What are Opacities?

All studies of atmospheres, whether it be on Earth, on a distant planet, or even a distant star, require an understanding of how gas interacts with light at all wavelengths across the electromagnetic spectrum. This is because molecules and atoms have intricate absorption and emission spectra that act as a barcode, allowing astronomers to quantify and identify molecules and atoms in any type of atmosphere. Moreover, the absorption spectra of each molecule or atom are affected by the temperature, pressure, and gas mixture environment that it resides in. For example, the absorption spectrum of water in our atmosphere is unique and has important information about the Earth’s temperature, pressure, and Nitrogen-based air mixture. Water in Jupiter, however, exists at much cooler temperatures and is bathed in a hydrogen and helium mixture, giving it a different spectrum entirely.

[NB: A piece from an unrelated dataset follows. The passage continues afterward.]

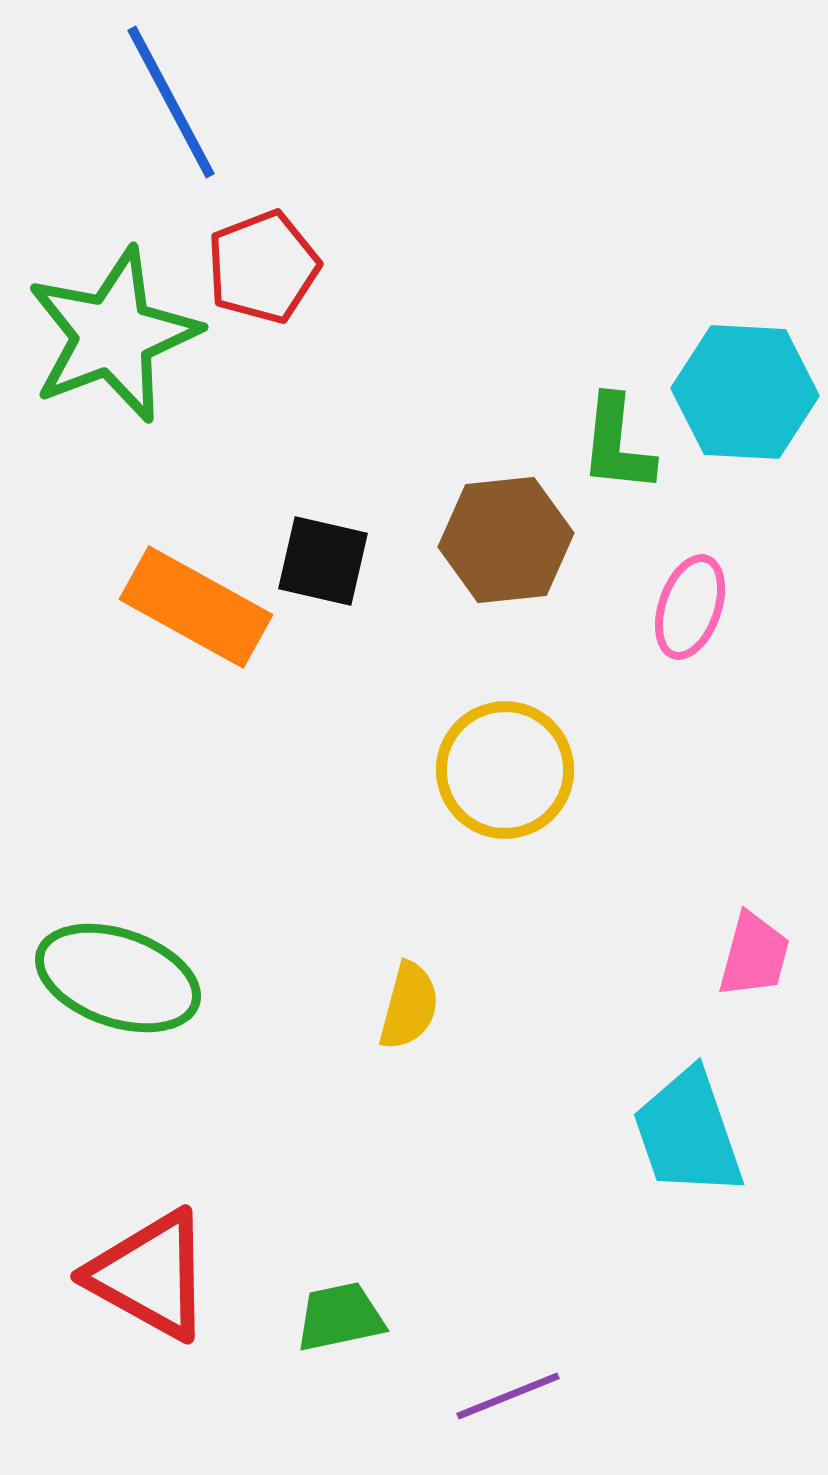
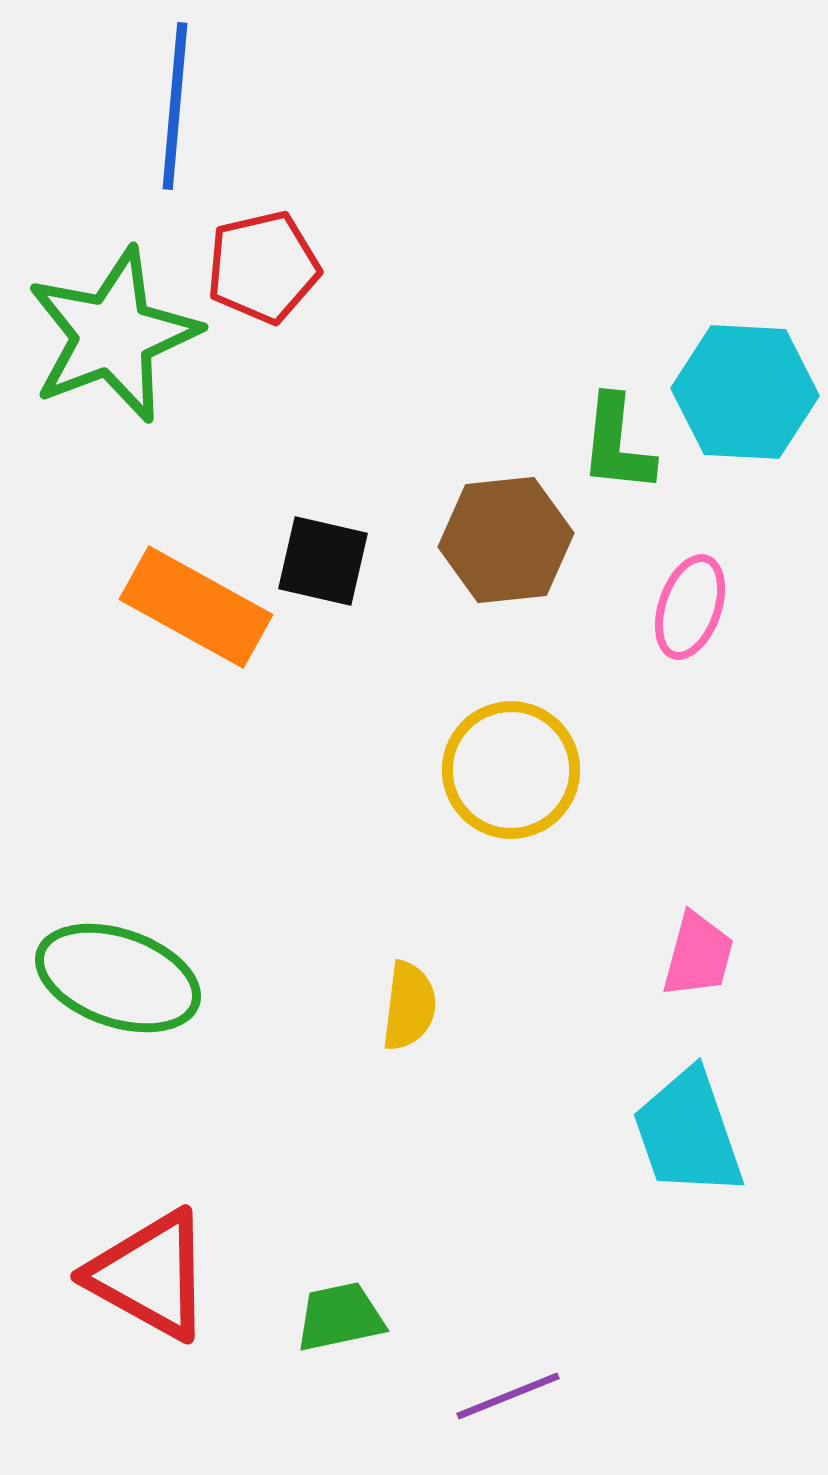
blue line: moved 4 px right, 4 px down; rotated 33 degrees clockwise
red pentagon: rotated 8 degrees clockwise
yellow circle: moved 6 px right
pink trapezoid: moved 56 px left
yellow semicircle: rotated 8 degrees counterclockwise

Using pattern recognition techniques we can leverage this physical phenomenon to identify molecules in planet- and stellar-atmospheres, and even determine their climates. But in order to do so, we need to first compute these data, called opacities. Much like the meaning of the word opacity, opacities tell us the absorptive qualities of molecules and atoms (in other words, their opaqueness at each wavelength). MAESTRO is a curated database of these opacities. For each molecule, we provide these spectra at varying temperatures and pressure so you can explore the properties of a huge diversity of molecules and atoms!